Data movement everywhere

The art of building your own ELT

And why you should (paradoxically) still buy it

6 min readAug 16, 2023

--

If I’d worked at Fivetran for more than 5 years, I’d be laughing.

Fivetran was founded in about 2012, over 10 years ago. It was one of the first success stories in the data space, and offered out-the-box connectors for syncing data from saas tools into cloud warehouses. Fivetran’s widely heralded as the leader in the “Modern Data Stack” (I think they came up with that term?) and is one of the largest companies in data outside of the big 3 cloud providers and data warehouse providers.

They claimed an enormous first-mover advantage for what is fundamentally, a commoditisable solution. As data engineers, we don’t really care an awful lot about service levels or bells and whistles, we generally just want to be able to move data from A to B reliably, and have good oversight with whatever tool we use to do it (either via API, a nice UI or otherwise).

With the advent of Gen AI, it’s never been easier to build your own. Ought to leave Fivetran quaking in their boots right?

How is it so easy to build your own AI App?

With a bit of knowledge around how to structure an application, it’s pretty straightforward to build your own version of an ELT app.

There are a few components:

  1. A router; an object that has all the routes for accepting API requests
  2. A class that defines pulling data from a source, that also has some basic methods. It’s a bit like an interface in other languages (I’ve got a Python hat on today).
  3. A class that defines pushing data to a sink
  4. Integration services that allow classes to interact with tools, like Salesforce, Hubspot or Snowflake / Bigquery on the warehouse side
  5. Lots of nice types (things like Pydantic classes) for easy and continuous validation

And this is about it. If you know what 1–5 are, it’s very easy to prompt something as generalised as Chat GPT to give you a pretty good start on writing something good. You can check out the repo here, feel free to contribute:

There are lots of aspects to this that we should really improve before use, though. These include (but are not limited to):

  • Creating an interface for integrations
  • Creating various interfaces and pydantic models for integration-specific objects e.g. Hubspot Contacts
  • Ensuring there is a proper API structure in place (the routes I chose initially are pretty arbitrary)
  • Having separate routers
  • tests (obviously)
  • Greater functionality for incremental loading which can potentially be in another interface
  • Logging
  • Additional keyvaults
  • Additional integrations
  • Better docs on CI/CD and deployment — currently you’ll need to know how to deploy a fast API somewhere for this to actually work
  • Authentication

The point is, you could iterate on this very very quickly once it was all in place, and it wouldn’t take you that long.

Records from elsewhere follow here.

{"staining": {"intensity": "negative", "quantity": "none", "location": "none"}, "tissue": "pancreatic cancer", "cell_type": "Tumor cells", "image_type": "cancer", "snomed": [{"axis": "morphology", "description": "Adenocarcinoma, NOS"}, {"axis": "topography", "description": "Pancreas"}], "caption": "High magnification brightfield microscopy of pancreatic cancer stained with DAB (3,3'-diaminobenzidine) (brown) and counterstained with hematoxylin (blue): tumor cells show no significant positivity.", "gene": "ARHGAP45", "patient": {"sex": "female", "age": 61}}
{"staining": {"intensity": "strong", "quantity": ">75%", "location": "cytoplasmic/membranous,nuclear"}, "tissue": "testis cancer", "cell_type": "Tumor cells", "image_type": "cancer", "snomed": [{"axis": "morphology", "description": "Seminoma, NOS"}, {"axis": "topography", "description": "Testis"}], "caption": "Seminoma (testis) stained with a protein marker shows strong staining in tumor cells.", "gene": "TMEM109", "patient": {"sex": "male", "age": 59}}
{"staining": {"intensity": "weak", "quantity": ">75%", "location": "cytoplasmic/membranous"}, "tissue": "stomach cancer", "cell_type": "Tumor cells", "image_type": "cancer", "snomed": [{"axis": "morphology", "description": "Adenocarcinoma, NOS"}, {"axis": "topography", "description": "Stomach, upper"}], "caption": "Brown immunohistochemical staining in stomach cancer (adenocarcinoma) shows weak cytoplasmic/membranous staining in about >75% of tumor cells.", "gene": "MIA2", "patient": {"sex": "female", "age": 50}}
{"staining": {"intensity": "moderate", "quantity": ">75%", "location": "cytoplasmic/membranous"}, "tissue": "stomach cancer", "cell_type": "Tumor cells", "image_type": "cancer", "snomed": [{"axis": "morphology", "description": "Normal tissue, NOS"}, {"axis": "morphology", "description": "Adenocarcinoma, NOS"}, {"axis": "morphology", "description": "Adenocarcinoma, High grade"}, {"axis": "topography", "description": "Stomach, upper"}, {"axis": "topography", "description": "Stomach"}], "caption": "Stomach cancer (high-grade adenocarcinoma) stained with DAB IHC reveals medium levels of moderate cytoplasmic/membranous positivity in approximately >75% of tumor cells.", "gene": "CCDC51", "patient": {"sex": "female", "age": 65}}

Added technical bonus: if you use something like this to deploy a really niche specific bit of ELT, you can include it in any orchestration pipeline! This is basically a small microservice, so as long as it has an entry point, whatever is running your orchestration (be it Airflow, Prefect or Orchestra) will be able to trigger it and include it in part of a flow. This is important because ELT should trigger transformations downstream, reverse ELT should depend on the success of transformations.

Does it stop at ELT?

Definitely not, but there ae some considerations:

  1. Maintaining this is long and boring

There is a reason people stopped writing Salesforce connectors 7 years ago, and that’s that it’s just so much quicker and cheaper to buy than build. Even with it being this easy to do, it’s still quicker to outsource, and always will be.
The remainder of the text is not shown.